Dictionary of National Biography, 1885-1900/Gregory of Caergwent
GREGORY of Caergwent or Winchester (fl. 1270), historian, entered the monastery of St. Peter's at Gloucester, according to his own account, on 29 Oct. 1237 (M.S. Cott. Vesp. A. v. f. 201 recto), and is stated to have lived there for sixty years. He wrote the annals of his monastery from 682 to 1290, a work which has only survived in an epitome made by Lawrence Noel, and now contained in Cotton MS. Vesp. A. v. ff. 198-203. It consists almost entirely of obits and of notices relating to events which concerned his own monastery or the town of Gloucester, but even in the early part it includes matter which is not contained in the `Historia S. Petri Gloucestriæ,' printed in the Rolls Series. A Gregory of Karewent was dean of the arches in 1279 (Prynne, Hist. of K. John, &c., 1219, and in Peckham's 'Register' (Rolls Ser. iii. 1014) for the same year the livings of Tetbury, Gloucestershire, and Blockley, Worcestershire, are mentioned as vacant through the death of Gregory de Kerewent. A Philip de Kayrwent was prior of Gloucester in 1284 (Hist. S. Pet.
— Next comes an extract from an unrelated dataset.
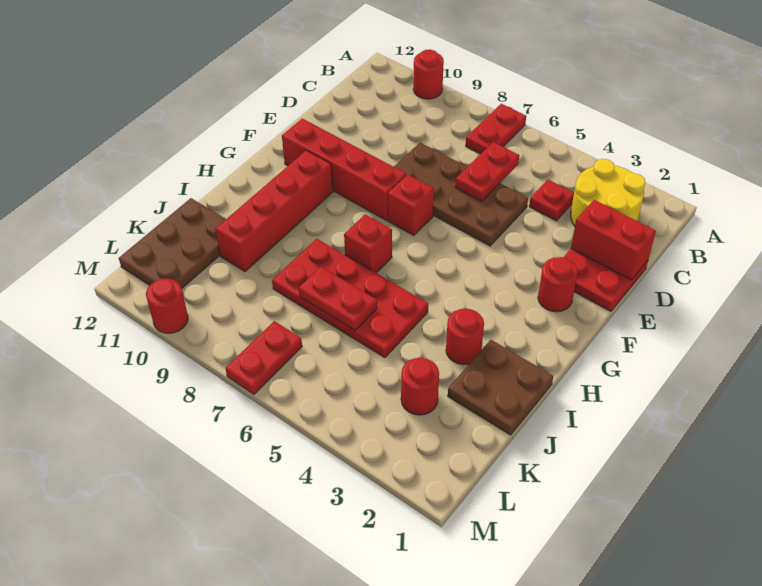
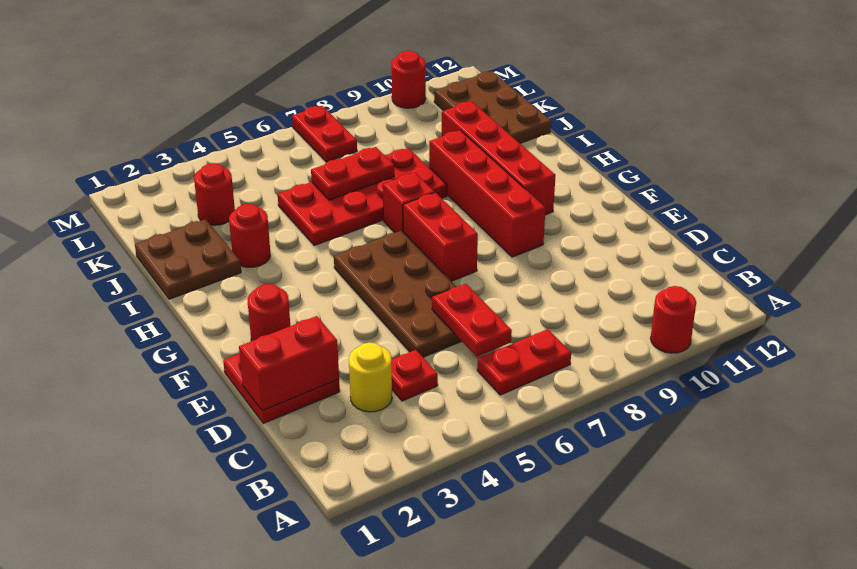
red plate A7:B7 level 1 -> red plate B6:B7 level 1
yellow round brick B2:C3 level 1 -> yellow round brick C3 level 1
brown plate D5:E8 level 1 -> brown plate D5:G6 level 1
red brick F7 level 1 -> red brick F7:G7 level 1
red brick F8:F11 level 1 -> red brick F9:I9 level 1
Glouc. iii. 23), and Richard de Kayrwent was infirmarer in 1275 and 1284 (ib. i. 171, iii. 23). Gregory has also been supposed to be the author of the 'Metrical Life of St. Hugh of Lincoln '(MSS. Reg. 13, A. iv., in Brit. Mus., and Laud. 515 in Bodleian); but this is scarcely probable, since that poem appears to have been written before 1235 (Dimock, preface to Metrical Life of St. Hugh of Lincoln). The Laudiau MS., however, seems to contain a later edition, and ascribes the poem to a Gregory who had dedicated it to a bishop of Winchester, and it is therefore possible that our writer may have been the reviser of the older poem.
[Bals. iv. 346; Pits, p. 375; Tanner's Bibl. Brit. p. 343; Hardy's Cat. Brit, Hist. ii. 548, iii. 214, 341.]